What is required:
Please answer these questions about the post below:
(a) How long is the friend's RV road trip?
(b) In which room did the writer have a blank wall space for the first glass print?
(c) Besides stressing the writer out, what does too much stuff mean?

Supplied passage:
▼

Hello Arti Community! 

It's Ellen here, co-founder of Artifcts. We emailed you all a few weeks ago when Heather and I first discovered Fracture and promised to reveal the rest of the story of our first experience printing photos to glass. More specifically, I shared that I had chosen a hilarious print for my first photo to glass purchase, and I hope this one does not disappoint.

I’ve never been a massive collector. Too much stuff stresses me out. (And it means more to dust!) 

But I’ve always been someone who likes to weave friends and family into my family’s home via artwork they’ve created, heirlooms I’ve inherited, or mementos from travels together. If those things include pops of color, even better. 

Well, about a month ago, a friend of mine who is on an epic 3-month RV road trip with her two dogs shared with me a story about Mercedes the alpaca. I was having a rough morning, so opening up her note to see Mercedes staring at me left me with no choice but to laugh. How could I not?

Photo: B Hardie.

Fast forward to wanting to choose that first photo on glass with Fracture and having a blank space on the wall in my master bathroom, I knew JUST the photo to choose. For anyone thinking it’s crazy to decorate a bathroom, I ask “Why?” How many times do you see in tv shows and movies characters standing in front of a bathroom mirror psyching themselves up for a big game or meeting? Any room in your house can be inspiring, even the bathroom.

And, really, look at Mercedes. She’s hilarious. And my friend’s story comparing herself to Mercedes makes this pic still funnier. I’ll see the pic, laugh, think of my friend, and prepare for my day. A triple win.

▲

Data provided:

▼

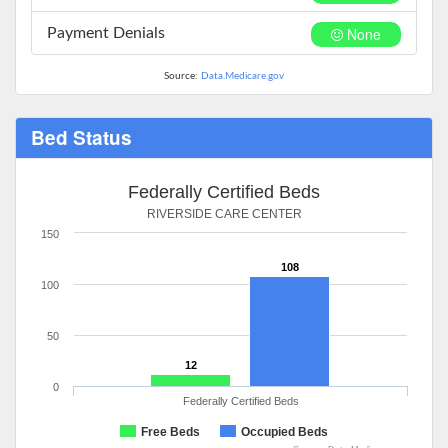
None
Payment Denials
Source:
Data.Medicare.gov
Bed Status
Federally Certified Beds
RIVERSIDE CARE CENTER
150
108
100
50
12
0
Federally Certified Beds
Free Beds
Occupied Beds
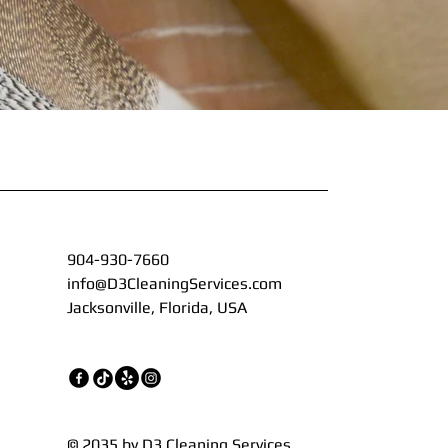
904-930-7660
info@D3CleaningServices.com
Jacksonville, Florida, USA
© 2035 by D3 Cleaning Services.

▲

Solution to the exercise:
(a) Three months.
(b) Her master bathroom.
(c) More to dust.